«Ora voglio la revisione del processo, per dimostrare la mia piena e totale innocenza». L’ex presi- dente della Regione Abruzzo, Ottaviano Del Turco, è raggiante mentre torna in auto da Perugia, dopo la sentenza che lo assolve dall’accusa di associazione per delinquere. Il cellulare squilla in continuazione, mentre lo scandalo “Sanitopoli” abruzzese si sgretola, dopo quasi dieci anni dai primi arresti. Del Turco, detenuto 28 giorni nel carcere di Sulmona e poi agli arresti domiciliari, era stato condannato in primo grado a 9 anni e 6 mesi, ridotti in appello a 4 anni e due mesi con una sentenza che viene poi annullata con rinvio dalla Cassazione. Fino ad ieri, quando l’ultima sentenza della Corte d’Appello «mi ma liberato dall’aberrante accusa di essere a capo di una associazione per delinquere».

Onorevole, è soddisfatto degli esiti della sentenza? Rimane in piedi la condanna per induzione indebita a dare o promettere utilità.
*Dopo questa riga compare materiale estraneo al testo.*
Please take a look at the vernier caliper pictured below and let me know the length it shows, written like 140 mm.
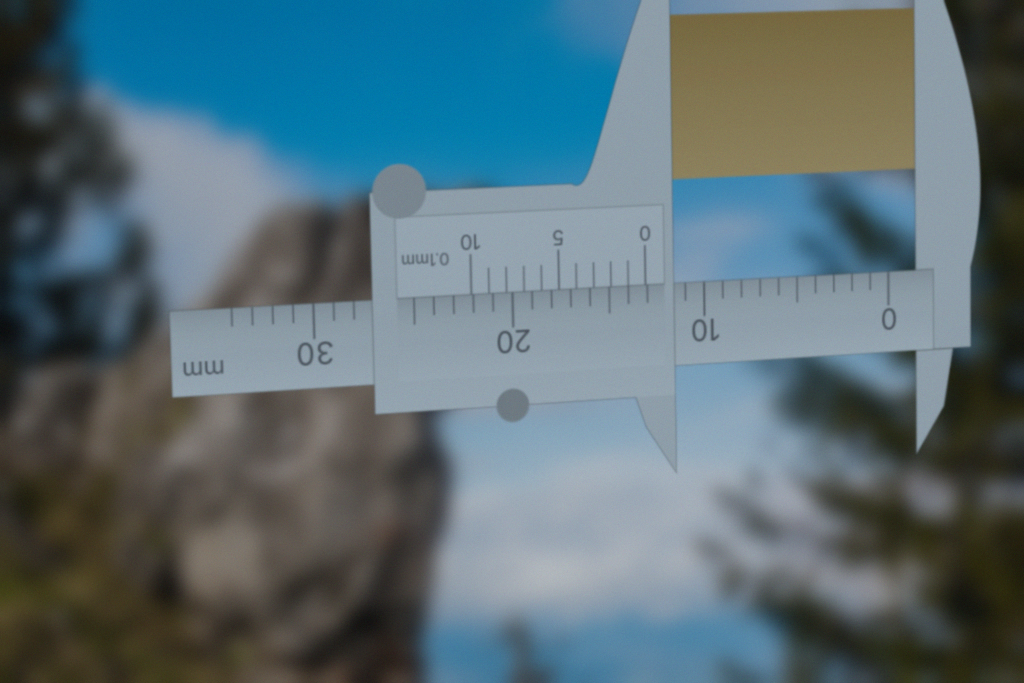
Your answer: 13.1 mm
Soddisfazione è dire poco, mi sono liberato da un macigno che mi opprimeva. Lei non sa quanto mi sia pesata, sia dal punto di vista psicologico che morale, l’accusa di essere a capo di un’associazione per delinquere. Non trovo parole per descriverle quanto sia importante per me la sentenza di oggi.

La vicenda è chiusa, ora?

Sono felicissimo di questo primo passo verso la chiusura. Lo ricordava lei: rimane in piedi la condanna per induzione indebita, ma non è definitiva e mi batterò in giudizio perché cada anche quella. Ora, infatti, è il momento di trarre le conseguenze dell’assoluzione dall’accusa di associazione per delinquere: tutte le altre ipotesi di reato si giustificavano con l’esistenza dell’associazione, ma senza questa non hanno ragion d’essere. Questo sarà il tema del futuro giudizio.

Quale sarà la sua prossima mossa processuale?
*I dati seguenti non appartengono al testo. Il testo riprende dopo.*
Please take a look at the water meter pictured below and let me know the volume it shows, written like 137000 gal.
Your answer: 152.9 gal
Punto a ottenere la revisione del processo. Come dicevo, il reato fondamentale a me contestato era quello associativo ed è stato distrutto da questa sentenza. Su questo si reggeva l’impianto accusatorio che tiene in piedi le altre ipotesi di reato. Ora voglio ottenere la piena assoluzione.
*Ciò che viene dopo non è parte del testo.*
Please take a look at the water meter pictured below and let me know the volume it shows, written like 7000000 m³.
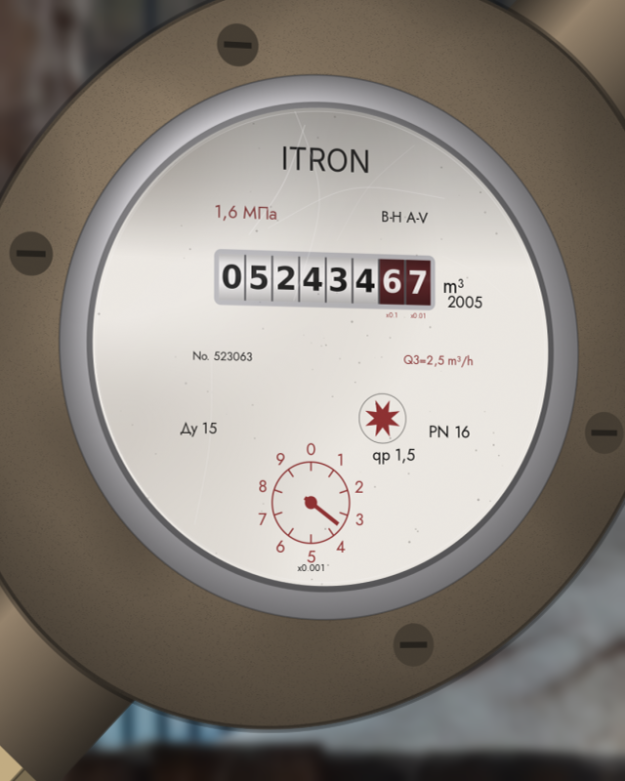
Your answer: 52434.673 m³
Lei, al momento dell’arresto, era governatore della Regione Abruzzo e dirigente del Partito Democratico. Ha ricevuto solidarietà dai colleghi di partito, in questi anni di battaglia processuale?

Guardi, le posso dire di aver ricevuto moltissima solidarietà diretta, con centinaia e forse addirittura migliaia di telefonate di solidarietà, con molti che hanno definito vergognosa l’inchiesta contro di me. Ecco, ora penso che queste parole possano venire pronunciate anche pubblicamente, non solo a me per telefono.

Forse, ora, sente di poter vantare qualche credito anche nei confronti della politica?

Assolutamente no. La prego, mi lasci passare qualche ora a crogiolarmi nella soddisfazione di aver smontato accuse mostruose nei miei confronti.

Nessun proverbiale sassolino dalla scarpa?

Le dico la verità: non esco da questa vicenda con la voglia di rimettere in discussione gli equilibri politici di questo o quel partito, non sono quel genere di persona. Glielo assicuro, dalla meraviglia della sentenza di oggi trarrò conseguenze personali e non politiche.

La sua carriera politica è stata azzerata da questa inchiesta giudiziaria. Si sente di recriminare qualcosa ai magistrati che l’hanno indagata?

Io sono un militante di un grande movimento democratico e vengo dalla tradizione socialista. Ho partecipato alle battaglie del Partito Democratico di questi anni e non metto in alcun modo in discussione le regole e gli ideali della democrazia. Anzi, le dico che questa sentenza rafforza la mia fiducia nella giustizia: da oggi, la mostruosità che si chiamava associazione a delinquere non pesa più sulle mie spalle.

Il suo non è il solo caso di politico finito imbrigliato da inchiesta giudiziarie. E’ in atto in questo senso un conflitto tra politica e magistratura?

Il fatto che l’associazione per delinquere sia caduta nei confronti miei e degli altri imputati fortifica ulteriormente la fede nella politica, che ho conservato intatta in questi anni. Io spero però che la sentenza rimanga impressa nella mente di tutti quelli che hanno voluto giocare sulla pelle della politica, perché la smettano con il populismo giudiziario.